Everything in the records below must be repeated exactly, except the pictures.

→ Information given
---------------

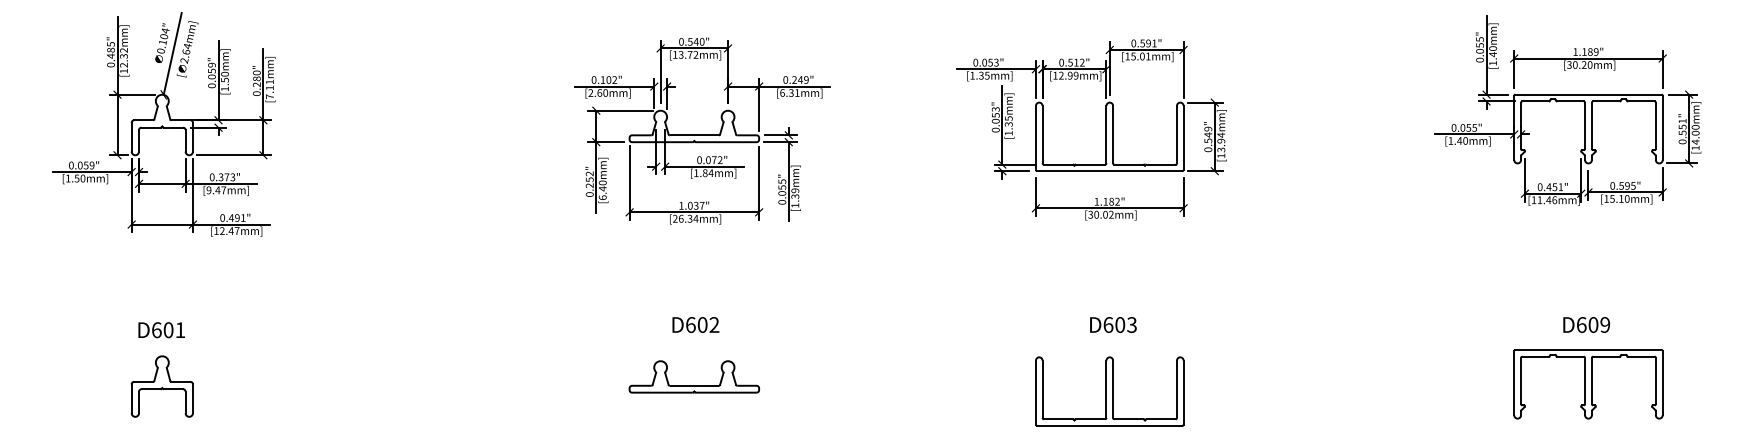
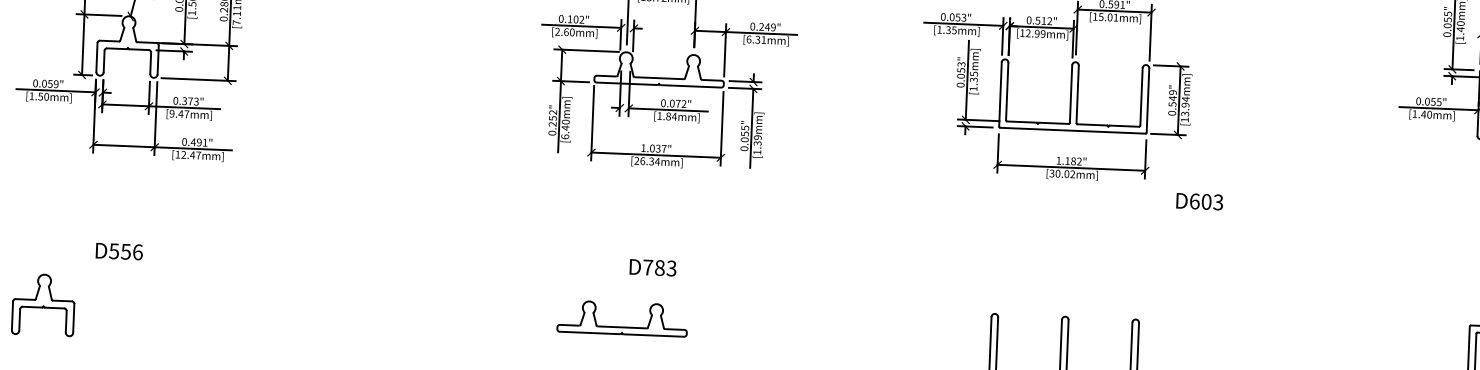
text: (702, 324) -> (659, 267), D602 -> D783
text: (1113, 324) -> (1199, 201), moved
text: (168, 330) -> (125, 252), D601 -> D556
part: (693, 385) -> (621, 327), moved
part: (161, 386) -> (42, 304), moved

---------------

→ Output
text: (702, 324) -> (659, 267), D602 -> D783
text: (1113, 324) -> (1199, 201), moved
text: (168, 330) -> (125, 252), D601 -> D556
part: (693, 385) -> (621, 327), moved
part: (161, 386) -> (42, 304), moved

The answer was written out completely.